Image change detection data:
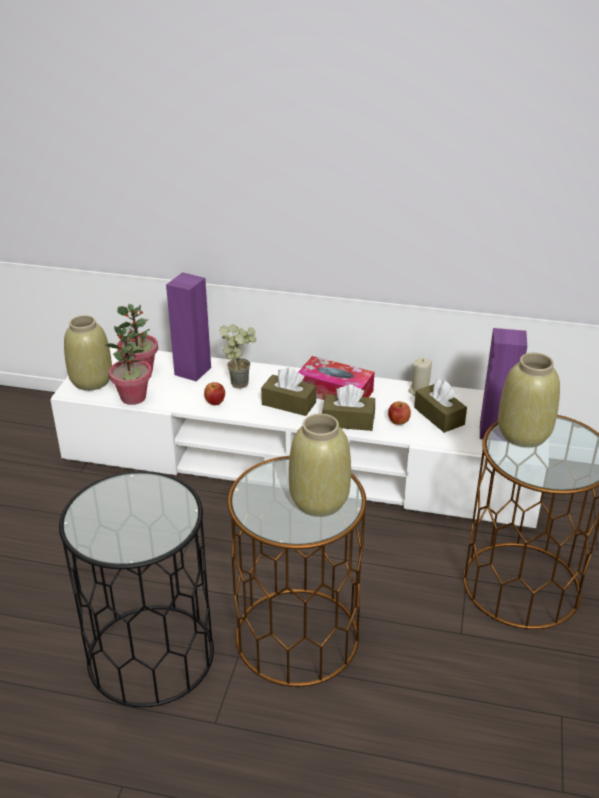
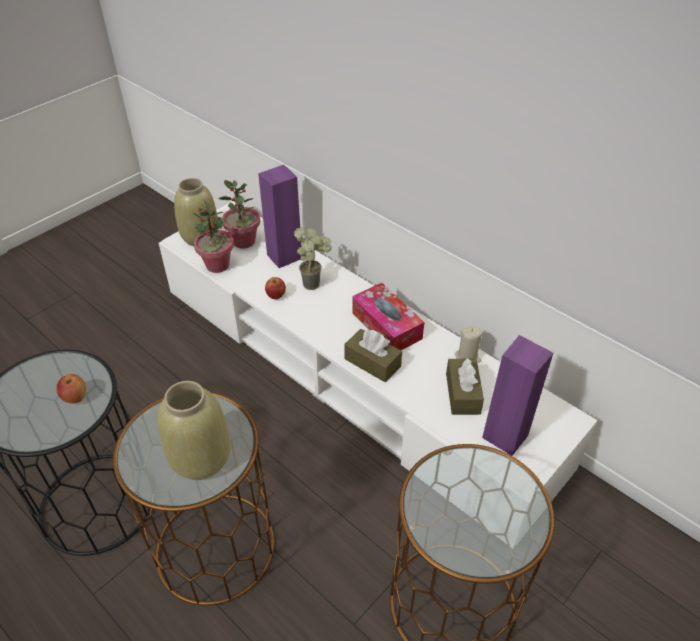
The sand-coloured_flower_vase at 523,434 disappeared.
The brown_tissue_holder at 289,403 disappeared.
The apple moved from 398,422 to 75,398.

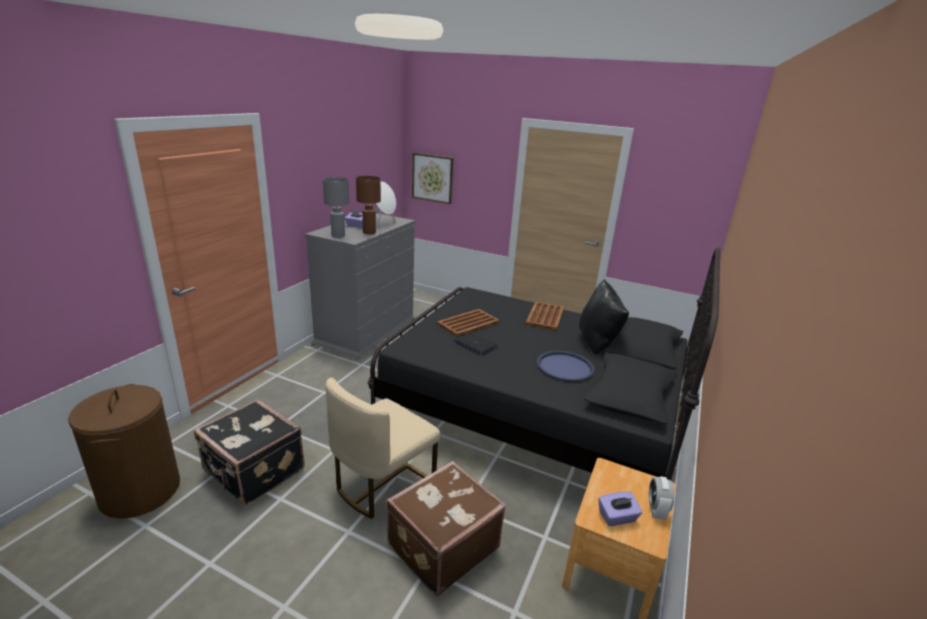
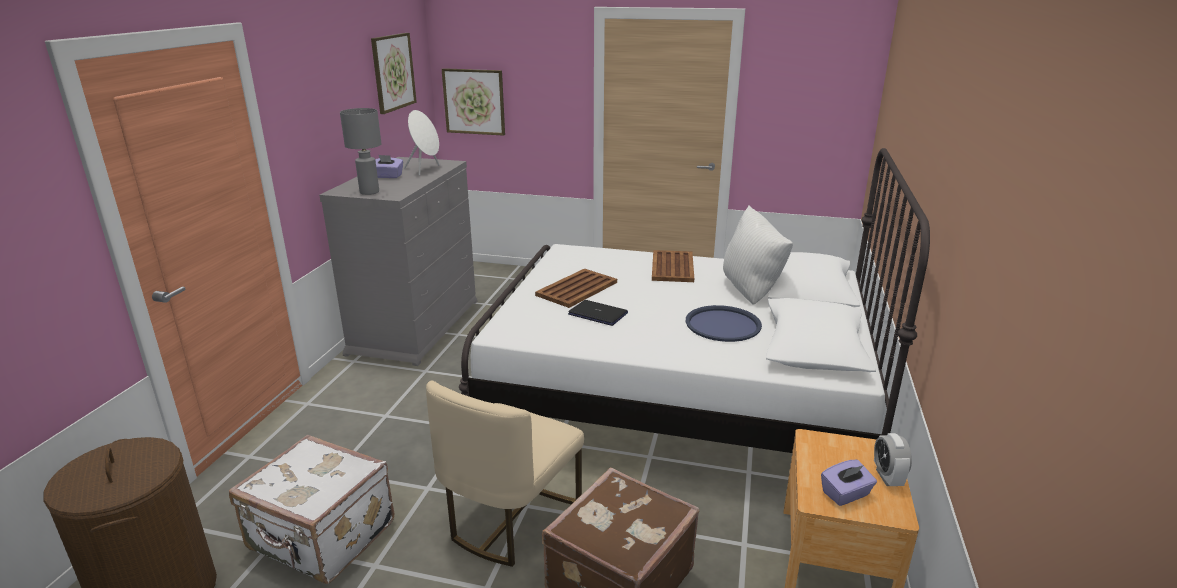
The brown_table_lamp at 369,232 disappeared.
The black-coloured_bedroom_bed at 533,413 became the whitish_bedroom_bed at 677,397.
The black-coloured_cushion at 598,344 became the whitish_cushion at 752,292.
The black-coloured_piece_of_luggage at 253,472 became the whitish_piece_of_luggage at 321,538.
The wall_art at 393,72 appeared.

WORK ORDER
Output every line above exactly as it stands, and drop any picture.

YOUR RESPONSE
The sand-coloured_flower_vase at 523,434 disappeared.
The brown_tissue_holder at 289,403 disappeared.
The apple moved from 398,422 to 75,398.

The brown_table_lamp at 369,232 disappeared.
The black-coloured_bedroom_bed at 533,413 became the whitish_bedroom_bed at 677,397.
The black-coloured_cushion at 598,344 became the whitish_cushion at 752,292.
The black-coloured_piece_of_luggage at 253,472 became the whitish_piece_of_luggage at 321,538.
The wall_art at 393,72 appeared.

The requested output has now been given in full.